Practical Application in Everyday Life
But then, I wonder, how does internalising the philosophy translate to daily life? Here’s a way in which, by shifting my perspective to a model rooted in outcomes rather than performance, I have been able to bring about some small-but-significant changes in my life:
Morning Routine
Before I’d discovered the 10X Rule – and was instead satisfied with the fact that I got up before the sun – my ideal was just a to-do list. But now, upon waking, I actually write a pledge to accomplish three major goals, before breakfast. Wow! Waking up early = getting major work done. 10X is a mental shift away from one, and towards the other.
Fitness Goals
I’d be happy just to spend an hour at the gym in the old days.

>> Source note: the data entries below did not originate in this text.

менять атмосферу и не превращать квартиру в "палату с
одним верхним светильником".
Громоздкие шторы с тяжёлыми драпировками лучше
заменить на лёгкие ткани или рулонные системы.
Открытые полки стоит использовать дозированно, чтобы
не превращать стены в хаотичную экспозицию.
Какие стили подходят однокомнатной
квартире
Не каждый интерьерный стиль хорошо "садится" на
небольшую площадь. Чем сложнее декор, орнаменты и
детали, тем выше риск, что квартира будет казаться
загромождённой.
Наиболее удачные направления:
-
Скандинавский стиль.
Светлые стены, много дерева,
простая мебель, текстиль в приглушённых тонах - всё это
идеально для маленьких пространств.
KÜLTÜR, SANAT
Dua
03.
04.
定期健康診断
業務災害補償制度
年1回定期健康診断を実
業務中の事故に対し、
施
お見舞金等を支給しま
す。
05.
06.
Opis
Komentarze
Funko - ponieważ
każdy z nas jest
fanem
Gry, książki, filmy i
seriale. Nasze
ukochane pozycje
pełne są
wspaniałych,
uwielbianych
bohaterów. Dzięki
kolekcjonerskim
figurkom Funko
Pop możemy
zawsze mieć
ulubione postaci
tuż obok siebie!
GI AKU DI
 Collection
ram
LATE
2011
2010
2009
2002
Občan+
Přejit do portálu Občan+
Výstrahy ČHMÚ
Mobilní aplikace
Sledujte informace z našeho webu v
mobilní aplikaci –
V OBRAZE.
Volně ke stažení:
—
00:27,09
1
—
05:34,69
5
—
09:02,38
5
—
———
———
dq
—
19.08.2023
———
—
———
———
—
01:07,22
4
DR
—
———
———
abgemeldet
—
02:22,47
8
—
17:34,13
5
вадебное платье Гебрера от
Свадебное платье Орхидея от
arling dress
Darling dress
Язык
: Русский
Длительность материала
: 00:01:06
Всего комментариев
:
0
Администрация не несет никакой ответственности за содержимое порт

Now the story is calories burned, weights lifted, personal bests beat. I’d probably do far less and work out far less effectively if I didn’t have data on how many times I lifted my arms to chest level or how many calories I burned in my last workout.
Work Projects
At work, I found that meetings are left without clear next actions – as a result of Cardone’s book, all my meetings end with clarity on every next step and what needs to get done. My team has gotten used to this more results-driven approach and it has resulted in better productivity and making sure that all projects get completed sooner and more efficiently.
Learning and Development
Rather than consuming passive knowledge, via books and courses, I determine what I wish to be able to do at the end of each learning session. This could be writing an exposé, or applying a new technique, or resolving a real world dilemma; either way, focusing on results makes learning much more actionable.
The Bigger Picture
When mere hustle has become a societal condition for work, when people have mistaken effort for impact, 10X quickly gets you back to the currency of success: results. In the blueprint of work, deserve has become a critical variable; it’s the price of entrance. Success cannot be guaranteed, but you can change how you enter the arena in which luck can roam. What happens when you start to celebrate results, instead of effort? What happens when you start to define and celebrate success on an unreasonable level? The mere shift in thinking positions you for real results, measurable results. If you work hard, you’ll make progress, but if you work 10X harder, that’s when you’ll make an impact.
But if you want to change your life, if you want to see real results, immerse yourself in the results realm. Stop rewarding yourself for effort and save the applause for results. When I put the 10X Rule into practice, I began to watch my days as they started to become a daily results-driven celebration – just as it can be for you.